Playing and laughing together in an atmosphere of safety, respect and fun is the natural way children heal their hearts and learn skills for connecting with each other and their communities in healthy ways. In a relaxed atmosphere with televisions, radios, and computers turned off, it becomes possible to tune in and listen carefully to the children who look up to us.

Of course, children need answers to their endless questions about the September 11 tragedies and their aftermath. But, listening is even more important than explaining. Giving our full attention with our eyes, ears, and heart to our valued members of the younger generation is the best way of helping them sort out their own understanding of the fragments of information and tangled mess of opinions that are coming at all of us from all sides. Listening respectfully to each of our children is the most powerful way we have to build their strength and resilience. Children who are listened to know they are valuable, capable, and lovable beings with important gifts to offer the world.

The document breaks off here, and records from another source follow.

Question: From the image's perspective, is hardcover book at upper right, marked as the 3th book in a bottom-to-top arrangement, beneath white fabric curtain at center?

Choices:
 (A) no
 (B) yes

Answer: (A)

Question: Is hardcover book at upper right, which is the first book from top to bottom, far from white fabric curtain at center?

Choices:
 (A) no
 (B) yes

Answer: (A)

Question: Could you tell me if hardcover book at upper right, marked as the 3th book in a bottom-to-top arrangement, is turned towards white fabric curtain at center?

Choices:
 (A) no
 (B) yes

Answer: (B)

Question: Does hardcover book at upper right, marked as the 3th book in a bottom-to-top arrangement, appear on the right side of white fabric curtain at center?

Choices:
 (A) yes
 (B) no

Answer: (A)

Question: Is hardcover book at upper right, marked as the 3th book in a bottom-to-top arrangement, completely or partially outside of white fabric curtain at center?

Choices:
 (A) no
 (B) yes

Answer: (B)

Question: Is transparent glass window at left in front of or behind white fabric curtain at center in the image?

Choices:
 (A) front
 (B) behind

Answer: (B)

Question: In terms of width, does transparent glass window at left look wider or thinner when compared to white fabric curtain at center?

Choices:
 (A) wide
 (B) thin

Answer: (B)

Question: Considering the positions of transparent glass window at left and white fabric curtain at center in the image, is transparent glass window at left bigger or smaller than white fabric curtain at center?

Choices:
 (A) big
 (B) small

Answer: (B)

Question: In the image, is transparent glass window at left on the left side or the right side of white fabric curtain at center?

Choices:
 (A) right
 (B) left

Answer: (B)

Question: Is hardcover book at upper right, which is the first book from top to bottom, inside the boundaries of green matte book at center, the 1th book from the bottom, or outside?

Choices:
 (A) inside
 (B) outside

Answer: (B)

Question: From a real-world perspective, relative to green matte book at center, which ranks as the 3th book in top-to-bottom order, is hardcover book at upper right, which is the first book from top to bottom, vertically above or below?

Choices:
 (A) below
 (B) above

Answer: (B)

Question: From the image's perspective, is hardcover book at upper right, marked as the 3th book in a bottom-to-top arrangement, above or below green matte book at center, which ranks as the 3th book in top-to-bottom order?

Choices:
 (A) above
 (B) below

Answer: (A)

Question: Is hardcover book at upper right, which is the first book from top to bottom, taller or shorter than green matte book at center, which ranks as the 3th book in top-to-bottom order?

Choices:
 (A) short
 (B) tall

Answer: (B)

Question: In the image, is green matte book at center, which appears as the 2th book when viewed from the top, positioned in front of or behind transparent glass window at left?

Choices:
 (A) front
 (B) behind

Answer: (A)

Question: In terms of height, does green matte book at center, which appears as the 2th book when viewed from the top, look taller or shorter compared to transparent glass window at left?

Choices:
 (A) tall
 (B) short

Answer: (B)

The more we can step out of our adult-centred lives to play with and listen fully to our children, the more opportunities we will have to rethink and relearn our priorities. In 1988 Unitarian Minister Robert Fulgham told us that everything we need to know is learned in kindergarten. “Learn some and think some and draw and paint and sing and dance and play and work every day some ... When you go out into the world, watch out for traffic, hold hands and stick together." Our children are the hope of the world and they do know what is needed. They need us.